Fête-Dieu et Procession eucharistique

L’Église célèbre la Fête-Dieu après le temps pascal, le jeudi ou le dimanche qui suit la Pentecôte et la Trinité. Cette année, la population diocésaine de Québec se rassemble aujourd’hui pour célébrer la fête.

Le pape Urbain IV institua la Fête-Dieu pour l’Église universelle en 1264. Il le fit pour aider à raffermir la foi eucharistique qui se faisait languissante. Dès le XIIIe siècle, la procession avec le Saint-Sacrement apparaît comme une élaboration de la fête.

La procession eucharistique est une façon d’exprimer ouvertement sa foi en la présence du Christ dans le Très Saint Sacrement de l’Eucharistie et d’en rendre grâce au Seigneur. C’est une liturgie en forme de marche, par laquelle se révèle la vie chrétienne : un pèlerinage avec Dieu, sous son regard, en sa présence. Cette procession est vécue comme une manifestation publique de foi et comme un témoignage. Elle permet aux croyants de la communauté catholique de rendre visible leur foi aux yeux de la société civile.

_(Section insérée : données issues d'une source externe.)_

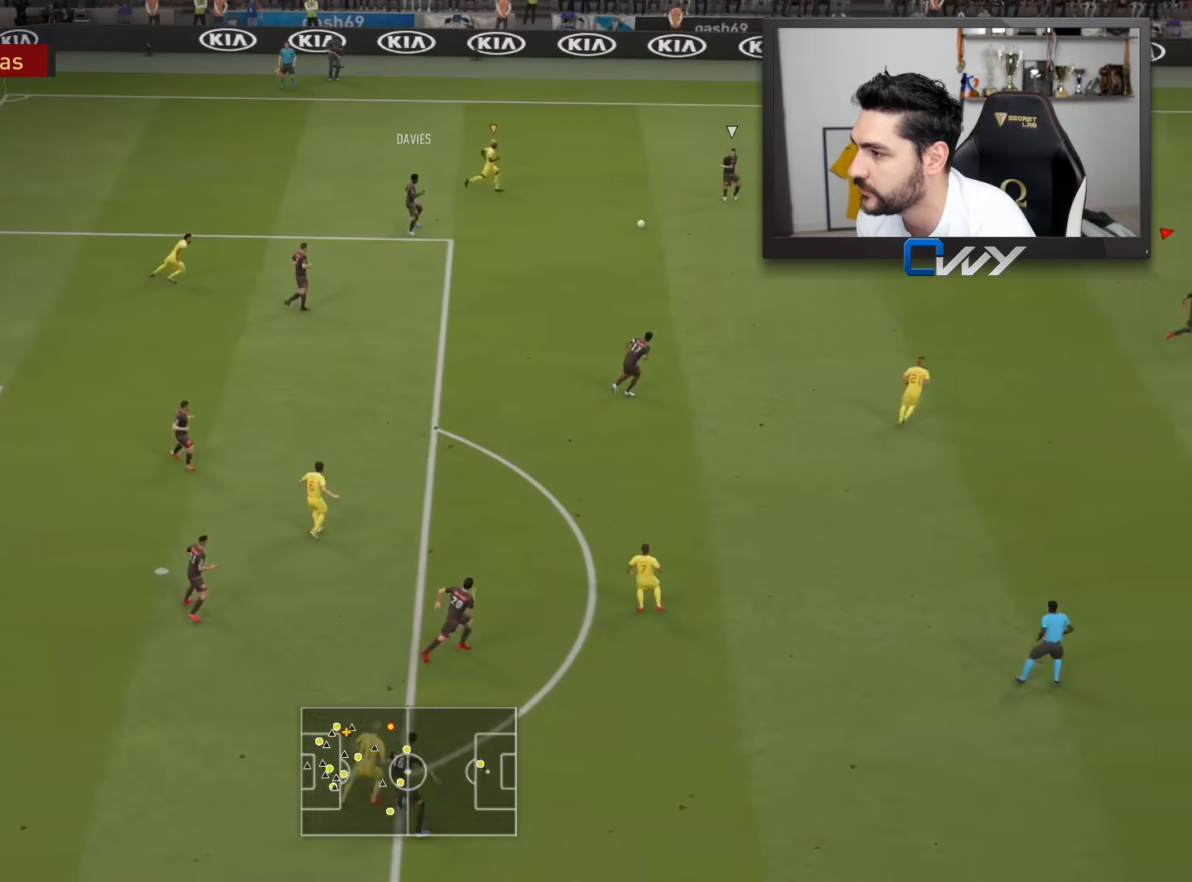
{"buttons": ["L3"], "left_stick": "up-left", "right_stick": "center", "events": [[133, "left_stick", "up-right"], [467, "left_stick", "up-left"], [483, "R2", "up"]]}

Dans son homélie de la Fête-Dieu du 26 mai 2005, Benoît XVI disait : « Nous portons le Christ, présent dans la figure du pain, dans les rues de notre ville. Nous confions ces rues, ces maisons – notre vie quotidienne – à sa bonté. Que nos rues soient les routes de Jésus! Que nos maisons soient des maisons pour lui et avec lui! Que notre vie de tous les jours soit empreinte de sa présence. »

Le saviez-vous?

En 1938, le monde se dirigeant vers une guerre sans précédent, l’ingénieur en chef de la Ville de Québec, Édouard Hamel, eut l’idée de faire construire une chapelle pour la paix. En 1953, le projet se concrétisa par la bénédiction solennelle de la chapelle Mont Thabor.

Chaque jour, des échos de guerre proviennent de partout. Devant tant de violations de la paix, la communauté des Servantes du Saint-Sacrement prie au Mont Thabor. De nombreux laïcs et militaires viennent aussi prier à ce sanctuaire, élevé à la mémoire des soldats canadiens morts au champ d’honneur. Situé dans l’arrondissement de Limoilou, ce sanctuaire est consacré à l’adoration du Très Saint Sacrement.